Consensus-keeping is inherently anti-scientific. But as you point out: it’s good for Climate Science Inc.

Stick around and ask a question, or comment on a post. You might actually learn something. Or maybe you have something to teach us? What’s your take on bcp’s, Yamal, extrapolative RegEM, confidence interval estimation, and the like?

11. Mark T
Posted Oct 26, 2006 at 4:16 PM | Permalink

Self-Concerned Climate Scientist: where exactly is the “statistical bs” that we should lay off of?

I think that post was intentionally facetious.

Mark

12. Ken Fritsch
Posted Oct 26, 2006 at 4:52 PM | Permalink

Examination of the NGDC data base indicates that the original
Esper et al. reconstruction appears to be from the Boniface site. A record from
nearby St. Anne also shows many similarities to Boniface (r=0.66), extends closer in time to the present, but is also slightly shorter (the Boniface/St. Anne correlation is 0.70).

Willis E thanks much for your comments on the quoted parts of the paper. When I first read Steve M’s quotes from this paper, I am thinking is it me or does the approach in this paper just seem a bit loosey/goosey. When I read the above excerpt I was getting confused thinking Steve M had put some of his own comments in quotes.

Mackenzie Delta: The original time series (Szeicz and MacDonald 1995) provided by Esper et al. only had a 0.04 correlation with the 1880-1960 decadal average of NH temperature…We nevertheless included this site for the sake of completeness and in order to include as many long sites as possible.

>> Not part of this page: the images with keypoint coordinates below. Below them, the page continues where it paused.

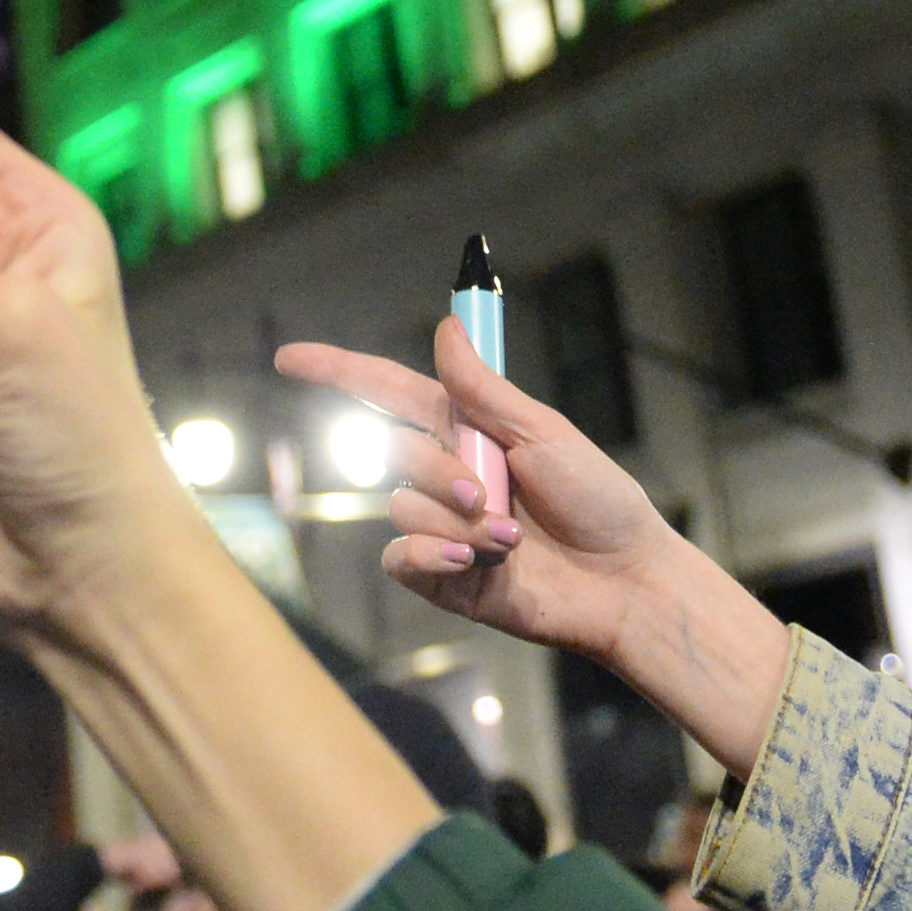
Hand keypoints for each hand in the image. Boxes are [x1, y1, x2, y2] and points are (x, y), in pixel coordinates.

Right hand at [277, 317, 793, 770]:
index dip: (336, 370)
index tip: (288, 357)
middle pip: (395, 452)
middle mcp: (446, 473)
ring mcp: (441, 525)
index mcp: (467, 427)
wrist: (623, 582)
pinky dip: (429, 555)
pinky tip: (468, 562)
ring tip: (507, 541)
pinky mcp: (442, 575)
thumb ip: (484, 389)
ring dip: (452, 522)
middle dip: (439, 472)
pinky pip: (400, 556)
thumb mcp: (544, 433)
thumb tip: (445, 328)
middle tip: (490, 496)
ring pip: (400, 506)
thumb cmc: (597, 500)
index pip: (386, 390)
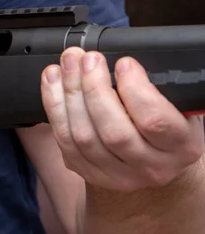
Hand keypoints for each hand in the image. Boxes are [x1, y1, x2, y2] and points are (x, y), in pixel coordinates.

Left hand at [41, 47, 204, 191]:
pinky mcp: (88, 172)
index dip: (135, 89)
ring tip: (68, 64)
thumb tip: (126, 64)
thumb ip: (159, 91)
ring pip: (83, 136)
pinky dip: (54, 105)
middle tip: (87, 59)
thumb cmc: (166, 126)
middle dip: (94, 88)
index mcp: (180, 146)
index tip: (123, 63)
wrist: (155, 161)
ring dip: (70, 93)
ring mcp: (116, 174)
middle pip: (113, 131)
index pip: (155, 121)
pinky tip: (53, 81)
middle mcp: (150, 166)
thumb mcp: (179, 108)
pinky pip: (64, 140)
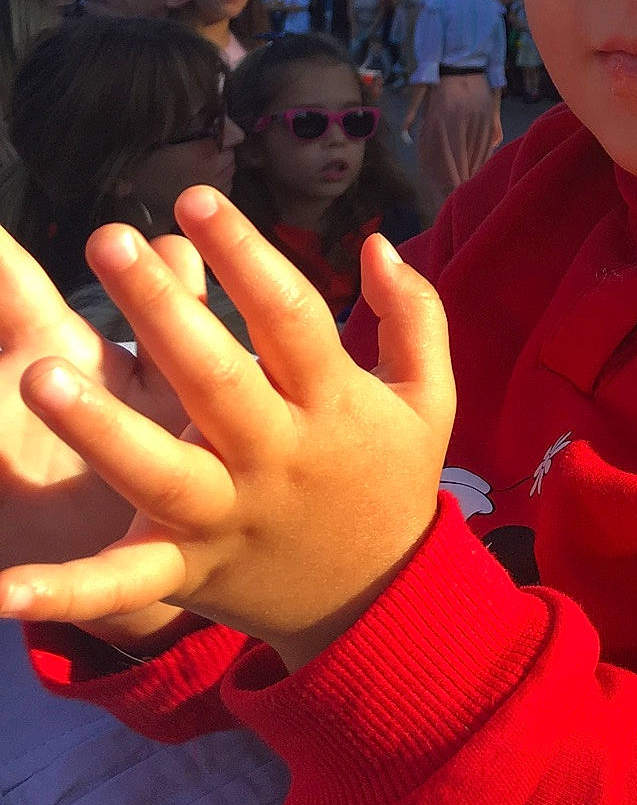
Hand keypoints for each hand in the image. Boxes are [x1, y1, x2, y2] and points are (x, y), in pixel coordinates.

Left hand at [0, 193, 454, 670]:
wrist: (383, 607)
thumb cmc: (394, 479)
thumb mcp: (428, 396)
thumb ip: (414, 314)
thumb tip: (378, 243)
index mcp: (333, 405)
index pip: (291, 316)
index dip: (247, 253)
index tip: (195, 197)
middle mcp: (277, 458)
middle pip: (215, 379)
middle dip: (161, 310)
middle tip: (104, 242)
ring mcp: (228, 518)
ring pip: (156, 473)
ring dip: (99, 428)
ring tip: (41, 373)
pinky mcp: (188, 573)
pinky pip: (122, 585)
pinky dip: (64, 591)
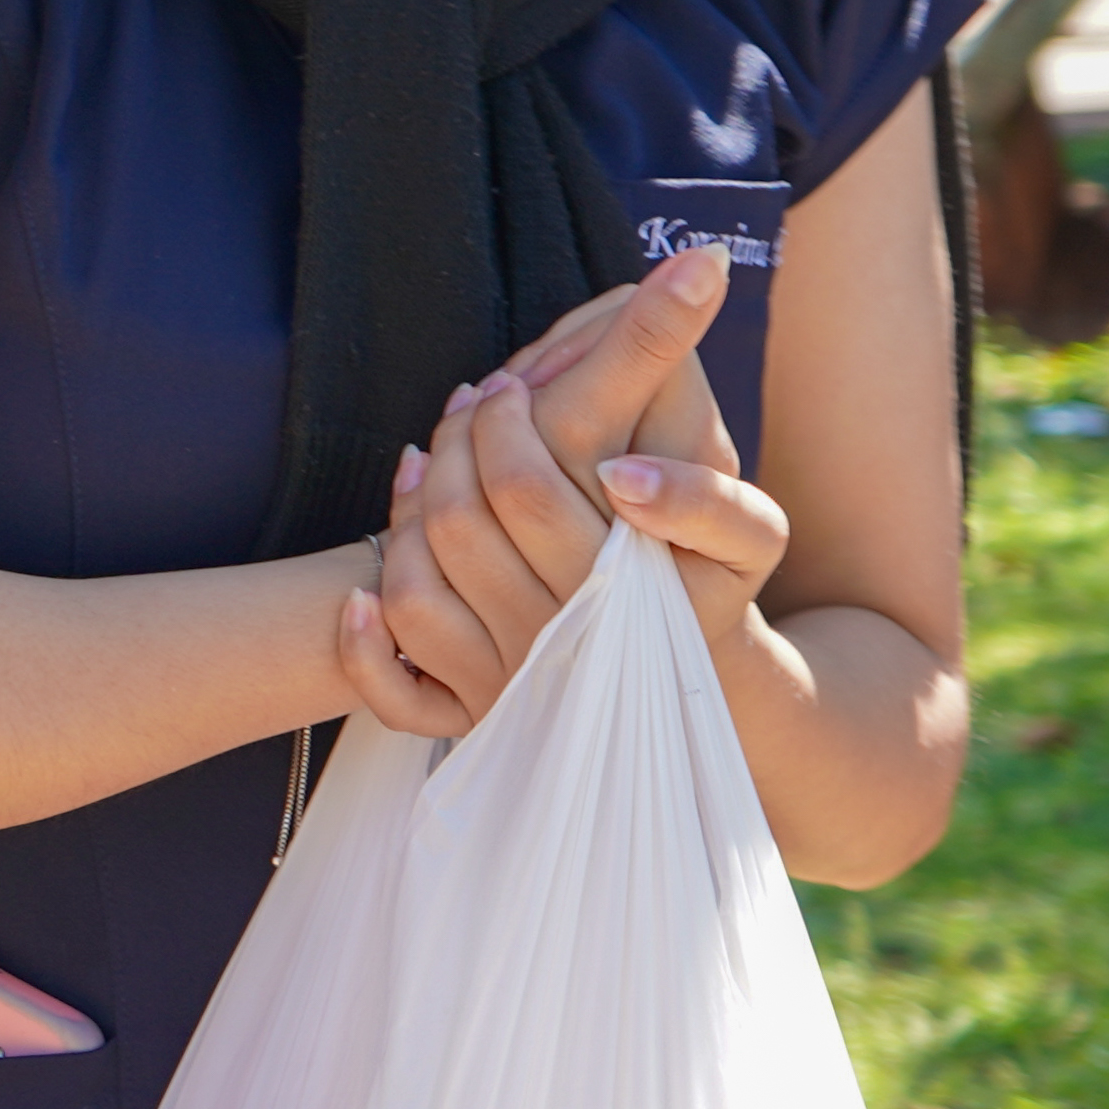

That one really bothered me.

13. Tim Ball
Posted Oct 26, 2006 at 9:12 PM | Permalink

#5: It appears this is another example where the 43 Wegman identified as co-authoring together are also peer reviewing each others papers. Sadly we will not know because reviewers are not identified – a practice that has to change. Good work Willis.

14. A. Fritz
Posted Oct 27, 2006 at 11:50 AM | Permalink

I know this has been talked about before – the idea of having a “statistics reviewer” on every paper. If you guys had to design a way for that to work for any given journal, how would you suggest?

Also, a very well known scientist in the mesoscale meteorology world (at least, I respect him and his science very much) has written his own “review” of the peer review process here, I think some of you might be interested to read it.